- **Documento fuente**:
━━━━━━━━━━━━━━━━━━━━

Solía contar una anécdota que causaba risa incluso entre estudiantes: en algún curso de español que impartí uno de los temas era la publicidad. En esos tiempos los profesores se quejaban de que la televisión robaba horas valiosas de estudio a sus alumnos, además de que los volvía distraídos y apáticos ante los profundos y trascendentes contenidos de su asignatura. Pues para abordar ese tema de publicidad yo les dejaba de tarea que vieran la televisión. Al siguiente día, preguntaba quién había hecho la tarea, y luego de un silencio que sólo escuchamos los profesores, alguien contestaba: “Ay, profe, es que nos dio flojera”. Al parecer, la receta para que los estudiantes se alejen de aquello que tanto los entusiasma es incorporarlo a la obligatoriedad y al engorro de los trabajos escolares.

Exactamente lo mismo ocurre con el uso de las redes sociales. Ahora que por obligación escolar deben buscar actividades, tareas y material de apoyo para las clases en esos espacios, han terminado por odiarlos y utilizarlos lo menos posible.

La experiencia de estos meses ha sido a la vez frustrante y aleccionadora. En el primer caso, porque evidenció todas las lagunas y deficiencias tanto de instituciones como de escuelas, de directivos y de docentes (qué decir de los estudiantes); y en el segundo, porque al agigantar la percepción sobre el estado de cosas, permitirá buscar soluciones (que se apliquen, es otro cantar).

━━━━━━━━━━━━━━━━━━━━

- **Filas proporcionadas**:
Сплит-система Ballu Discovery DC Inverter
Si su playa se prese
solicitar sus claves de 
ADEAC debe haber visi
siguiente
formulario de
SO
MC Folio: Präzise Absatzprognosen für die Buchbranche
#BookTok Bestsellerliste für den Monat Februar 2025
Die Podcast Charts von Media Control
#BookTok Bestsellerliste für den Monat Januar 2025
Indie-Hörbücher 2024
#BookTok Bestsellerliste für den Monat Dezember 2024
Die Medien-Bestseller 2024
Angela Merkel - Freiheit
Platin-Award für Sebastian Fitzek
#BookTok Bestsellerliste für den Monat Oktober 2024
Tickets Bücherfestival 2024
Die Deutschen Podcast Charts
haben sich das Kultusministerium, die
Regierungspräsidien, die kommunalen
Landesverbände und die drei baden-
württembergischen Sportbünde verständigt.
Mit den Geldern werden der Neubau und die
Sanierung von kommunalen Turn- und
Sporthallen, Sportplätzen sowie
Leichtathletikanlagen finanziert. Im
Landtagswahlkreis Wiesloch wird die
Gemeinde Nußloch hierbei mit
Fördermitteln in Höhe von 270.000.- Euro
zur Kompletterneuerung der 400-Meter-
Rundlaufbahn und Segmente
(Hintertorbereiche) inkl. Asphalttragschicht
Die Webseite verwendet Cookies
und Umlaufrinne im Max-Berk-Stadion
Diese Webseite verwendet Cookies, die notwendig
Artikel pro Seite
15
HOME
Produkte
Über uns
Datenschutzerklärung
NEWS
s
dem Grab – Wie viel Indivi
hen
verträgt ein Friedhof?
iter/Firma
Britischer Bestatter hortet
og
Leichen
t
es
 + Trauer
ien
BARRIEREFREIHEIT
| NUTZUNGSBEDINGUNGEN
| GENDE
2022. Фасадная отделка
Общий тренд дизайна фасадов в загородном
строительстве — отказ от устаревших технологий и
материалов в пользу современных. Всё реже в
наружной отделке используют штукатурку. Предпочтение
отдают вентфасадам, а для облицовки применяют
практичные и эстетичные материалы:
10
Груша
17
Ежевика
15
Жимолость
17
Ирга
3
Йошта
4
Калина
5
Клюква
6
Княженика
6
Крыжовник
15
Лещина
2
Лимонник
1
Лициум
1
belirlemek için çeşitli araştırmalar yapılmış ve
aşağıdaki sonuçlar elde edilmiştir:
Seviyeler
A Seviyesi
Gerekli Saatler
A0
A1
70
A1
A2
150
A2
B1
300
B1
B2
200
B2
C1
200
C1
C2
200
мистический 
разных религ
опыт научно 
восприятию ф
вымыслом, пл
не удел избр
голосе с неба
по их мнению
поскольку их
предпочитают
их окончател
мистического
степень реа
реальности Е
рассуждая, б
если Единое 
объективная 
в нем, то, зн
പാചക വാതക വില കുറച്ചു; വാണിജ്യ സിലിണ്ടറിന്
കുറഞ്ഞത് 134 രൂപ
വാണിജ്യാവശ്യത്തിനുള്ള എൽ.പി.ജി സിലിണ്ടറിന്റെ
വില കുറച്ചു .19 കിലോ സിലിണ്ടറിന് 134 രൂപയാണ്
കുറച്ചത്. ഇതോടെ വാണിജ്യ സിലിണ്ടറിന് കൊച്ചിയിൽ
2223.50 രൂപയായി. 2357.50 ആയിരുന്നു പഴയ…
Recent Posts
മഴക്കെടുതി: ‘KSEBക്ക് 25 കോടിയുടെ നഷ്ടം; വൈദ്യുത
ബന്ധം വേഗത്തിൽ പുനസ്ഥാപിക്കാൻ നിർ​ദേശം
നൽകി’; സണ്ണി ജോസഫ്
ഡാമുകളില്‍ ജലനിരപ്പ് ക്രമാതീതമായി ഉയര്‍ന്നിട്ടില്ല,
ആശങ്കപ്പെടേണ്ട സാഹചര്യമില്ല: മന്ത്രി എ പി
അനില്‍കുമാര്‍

━━━━━━━━━━━━━━━━━━━━

- **Lista de actividades**:
• 1. Responde estas preguntas sobre el texto de las tareas escolares:
(a) ¿Qué tarea se dejaba a los estudiantes para abordar el tema de la publicidad?
(b) ¿Qué contestaba alguien cuando se preguntaba quién había hecho la tarea?
(c) ¿Con qué dos adjetivos se describe la experiencia de estos meses?
• 2. Escribe cómo sigue el texto sobre las tareas escolares a partir de su última oración.
Las filas son material aparte, independiente del texto sobre las tareas escolares.

- **Respuestas**:
• 1.
(a) Que vieran la televisión.
(b) "Ay, profe, es que nos dio flojera".
(c) Frustrante y aleccionadora.

• 2.
En el momento previo al arranque de esta situación excepcional, la educación presencial enfrentaba un sinnúmero de problemas (que seguirán ahí cuando regresemos a esa “nueva normalidad”): falta de espacios (y los disponibles, inadecuados y con carencias que nunca se subsanan), de recursos (y la hiperausteridad que se nos viene), docentes impreparados y sin el perfil adecuado, insuficiente personal de apoyo (o con una actitud indolente), alumnos distraídos, apáticos, sin cubrir el perfil mínimo para trabajar en el bachillerato…

Pues todo eso, en grado superlativo, enfrentamos en la educación “virtual”.

En mis años de experiencia docente, peregrino en algunas preparatorias del sistema, he constatado (y sufrido, véase el siguiente ejemplo) la escasez de equipos de cómputo, no sólo para los estudiantes, sino también para los profesores, la baja cultura en esas famosas TIC, las deficiencias en la enseñanza-aprendizaje del manejo y aplicación de programas de cómputo, que se refleja en la incapacidad de usar, más allá de los requerimientos mínimos (y, en ocasiones, ni esos), aplicaciones fundamentales para la elaboración de tareas y proyectos escolares, los problemas para acceder a aulas virtuales y, en fin, para desempeñarse medianamente en el ámbito de la educación en línea.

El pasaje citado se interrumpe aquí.